======== MATERIAL PROVIDED ========
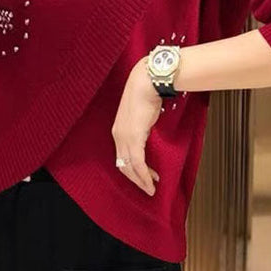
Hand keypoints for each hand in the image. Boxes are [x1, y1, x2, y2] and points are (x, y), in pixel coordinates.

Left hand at [111, 57, 161, 195]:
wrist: (146, 82)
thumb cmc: (146, 94)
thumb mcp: (142, 115)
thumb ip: (142, 127)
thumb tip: (149, 132)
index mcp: (118, 131)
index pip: (122, 157)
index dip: (132, 170)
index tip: (145, 176)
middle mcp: (118, 136)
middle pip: (123, 165)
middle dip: (136, 179)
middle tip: (148, 188)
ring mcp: (124, 138)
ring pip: (130, 167)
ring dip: (141, 180)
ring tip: (151, 188)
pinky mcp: (134, 138)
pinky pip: (138, 162)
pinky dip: (144, 174)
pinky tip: (151, 181)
========
EXERCISE REQUIREMENTS: Using the material above, retype each entry exactly and omit the pictures.

WRITTEN ANSWER:
Hand keypoints for each hand in the image. Boxes are [x1, y1, x2, y2] and points are (x, y), in pixel coordinates.

Left hand at [111, 57, 161, 195]:
wrist: (146, 82)
thumb cmc: (146, 94)
thumb mcp: (142, 115)
thumb ip: (142, 127)
thumb tip: (149, 132)
index mcp: (118, 131)
index pip: (122, 157)
index dip: (132, 170)
index tip: (145, 176)
middle mcp: (118, 136)
middle pip: (123, 165)
middle dip: (136, 179)
middle tip: (148, 188)
ring mcp: (124, 138)
ring pip: (130, 167)
ring dip: (141, 180)
ring tip: (151, 188)
pinky mcp: (134, 138)
pinky pip: (138, 162)
pinky dip: (144, 174)
pinky tip: (151, 181)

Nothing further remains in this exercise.